Spatial heterogeneity of GHG dynamics across an estuarine ecosystem

Abstract. Coastal ecosystems are critical components of the global carbon cycle, exerting a disproportionate influence on the carbon budget despite their limited spatial extent. Estuaries remain understudied despite being dynamic sources of the three most potent greenhouse gases (GHGs): carbon dioxide (CO₂), methane (CH₄), and nitrous oxide (N₂O). Such shallow coastal ecosystems are highly heterogeneous, shaped by strong physical, biogeochemical, and biological gradients. Combined with spatial variability in coastal biodiversity, these gradients strongly shape carbon cycling at both local and global scales. However, large uncertainties persist due to limited and spatially patchy measurements, highlighting the need for improved constraints on GHG budgets and their sensitivity to biodiversity loss and climate change.

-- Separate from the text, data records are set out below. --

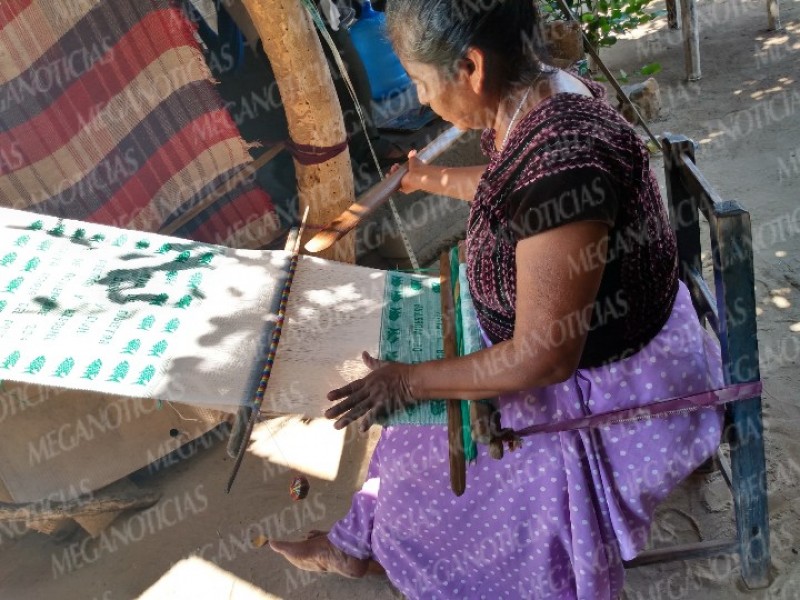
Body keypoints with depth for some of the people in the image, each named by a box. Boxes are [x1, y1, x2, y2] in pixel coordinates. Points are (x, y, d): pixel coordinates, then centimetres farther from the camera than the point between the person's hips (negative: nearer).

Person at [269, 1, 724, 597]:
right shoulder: (540, 95, -8)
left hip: (619, 391, -9)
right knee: (427, 417, 19)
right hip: (595, 337, 9)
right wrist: (429, 179, 33)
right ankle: (357, 543, 39)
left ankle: (363, 541, 38)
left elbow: (543, 359, -30)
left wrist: (410, 380, -18)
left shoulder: (561, 162, -37)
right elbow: (506, 187, 17)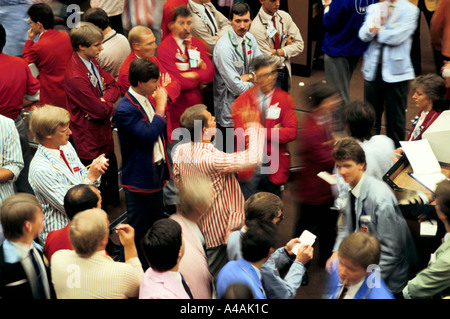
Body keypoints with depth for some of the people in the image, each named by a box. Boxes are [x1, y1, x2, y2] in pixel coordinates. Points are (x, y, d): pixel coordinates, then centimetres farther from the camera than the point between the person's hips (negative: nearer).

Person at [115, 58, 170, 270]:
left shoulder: (147, 100, 6)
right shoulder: (125, 109, -22)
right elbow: (149, 135, -31)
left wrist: (164, 171, 19)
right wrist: (161, 107, -23)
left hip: (155, 174, 9)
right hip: (139, 179, -9)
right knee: (139, 231, 3)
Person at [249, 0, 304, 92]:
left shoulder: (285, 16, -3)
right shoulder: (256, 28, -22)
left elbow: (299, 45, -3)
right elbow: (270, 61, -20)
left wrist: (277, 52, -16)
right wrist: (287, 49, -5)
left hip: (285, 71, 6)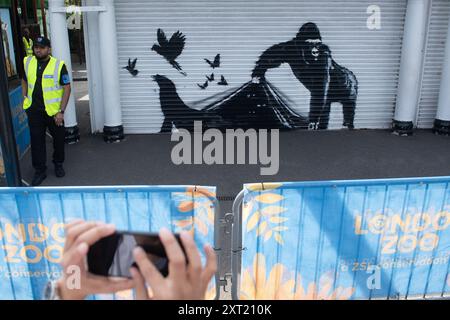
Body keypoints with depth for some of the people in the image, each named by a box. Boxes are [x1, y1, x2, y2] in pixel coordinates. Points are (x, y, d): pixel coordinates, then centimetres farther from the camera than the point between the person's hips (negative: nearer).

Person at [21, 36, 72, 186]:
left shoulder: (59, 65, -13)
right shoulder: (28, 62, 2)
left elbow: (67, 88, -12)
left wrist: (61, 111, -15)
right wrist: (25, 97, 8)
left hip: (53, 110, -3)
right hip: (34, 110, 3)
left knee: (58, 139, 11)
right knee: (36, 140, 7)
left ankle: (58, 164, 34)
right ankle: (40, 170, 19)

We measured surface seawater partial pressure of CO₂ (pCO₂), CH₄, and N₂O concentrations, along with seawater physical and biogeochemical properties, and air-sea gas exchange, at 21 sites in southwest Finland (Baltic Sea). Sampling followed a transition from estuarine inner bays to the outer archipelago, covering diverse soft-sediment habitats, from sheltered to exposed areas, across a salinity gradient. Surface water pCO₂ and N₂O concentration ranged from undersaturated (160 ppm and 9 nmol L^-1, respectively) to supersaturated (2521 ppm and 25 nmol L^-1, respectively), compared to the atmosphere, resulting in an uptake of -36 and -0.0021 mmol m^-2 d^-1, and a release up to 220 and 0.0383 mmol m^-2 d^-1, respectively. CH₄ concentrations were consistently supersaturated (19 to 469 nmol L^–1) compared to the atmosphere, resulting in a net source to the atmosphere from 0.014 to 1.39 mmol m^–2 d^–1.

Freshwater input from the Karjaanjoki River and its mixing with seawater mainly determined the overall spatial patterns of GHGs. However, deviations from this salinity-driven control were observed. In sheltered sites within the archipelago, elevated pCO₂, CH₄, and N₂O concentrations likely reflected benthic processes, including enhanced organic matter respiration and methanogenesis in warm, late-summer shallow waters, where limited oxidation favoured CH₄ accumulation. At exposed sites, mixing processes had a stronger control, resulting in lower GHG concentrations. Our results show that both physical mixing and benthic processes influence coastal GHG dynamics, with benthic ecosystems playing a key but still poorly constrained role. Air–sea GHG exchanges were dominated by CO₂, while CH₄ and N₂O contributed differently as a source and a sink. The balance between production and consumption processes, particularly within benthic habitats, is therefore critical for understanding coastal contributions to the global carbon budget.